The minimal covering location and sizing problem in the presence of gradual cooperative coverage

Abstract

This paper introduces the capacitated gradual and cooperative minimal covering location problem with distance constraints (cGC-MCLPD). The cGC-MCLPD extends the location literature by implementing the concepts of gradual and cooperative coverage in the context of undesirable facility location problem with distance constraints. It also allows for variable coverage radii and capacity of facilities to assess the effect of facility size on the network performance. For the defined problem, we first develop a nonlinear mathematical model which seeks to determine the number, location and size of facilities such that the total population covered is minimized while the overall service requirement is met. Next, we propose three integer linear programming formulations that can be solved with off-the-shelf solvers. The first two are linear approximations that are based on a separable programming approach and a tangent line approximation method. The third is an exact reformulation which uses a special network mapping technique.
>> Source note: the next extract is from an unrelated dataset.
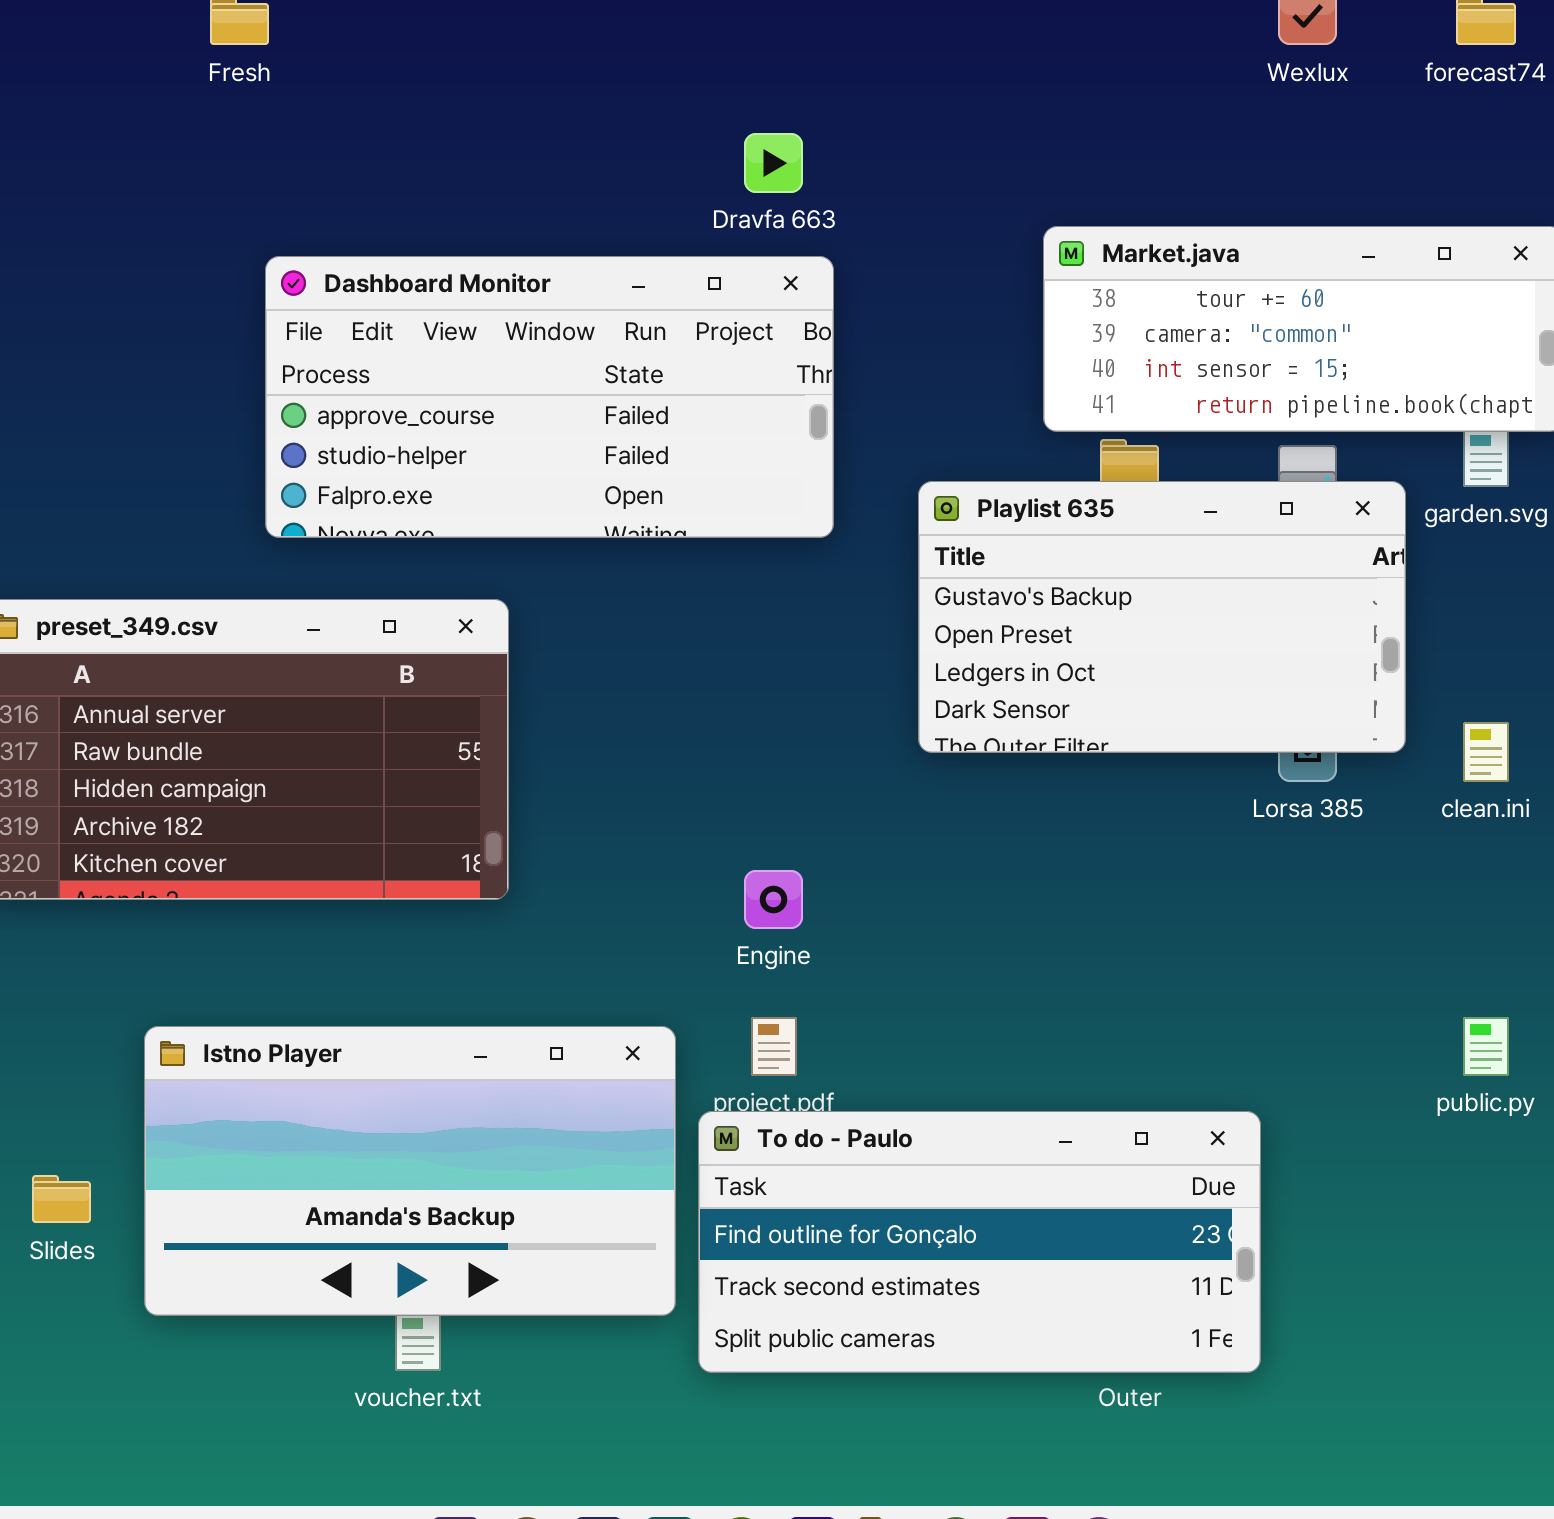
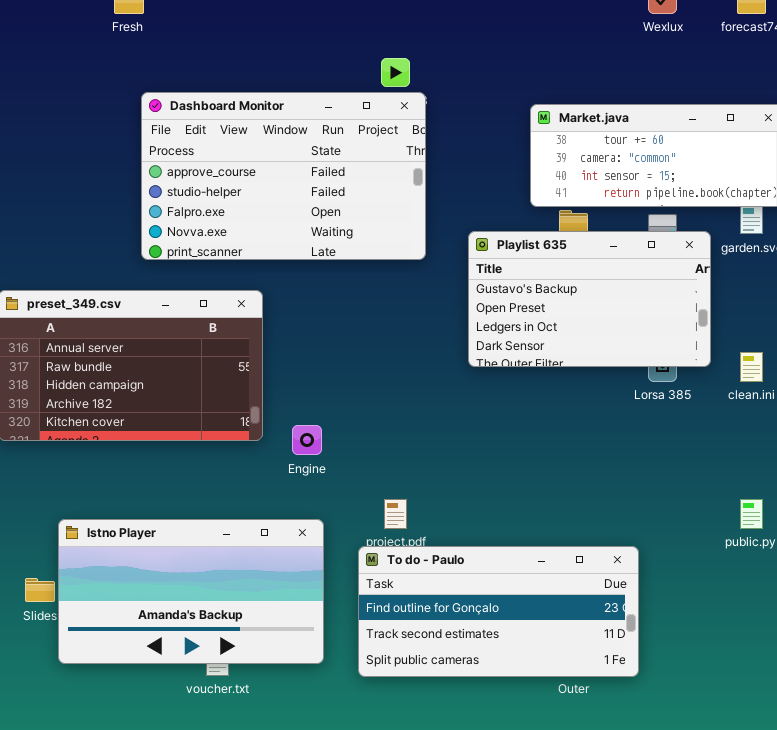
Dashboard Monitor: [265,256,834,538] -> [141,92,426,260], resized
Engine: [744,870,803,929] -> [292,425,322,455], moved
Istno Player: [144,1026,676,1316] -> [58,519,324,664], moved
Upon investigating the impact of linearization approximation error on the performance of the first two formulations, we carry out numerical experiments to compare formulations with respect to their solution time and quality. Solving them for a set of reasonably large problem instances, we found that approximations outperform the exact reformulation since they prove to achieve higher quality solutions at the expense of an acceptable level of objective function value error. Overall, the formulations developed for the cGC-MCLPD constitute a powerful portfolio of facility location selection techniques, enabling decision-makers to select the most appropriate balance of solution quality and computational speed.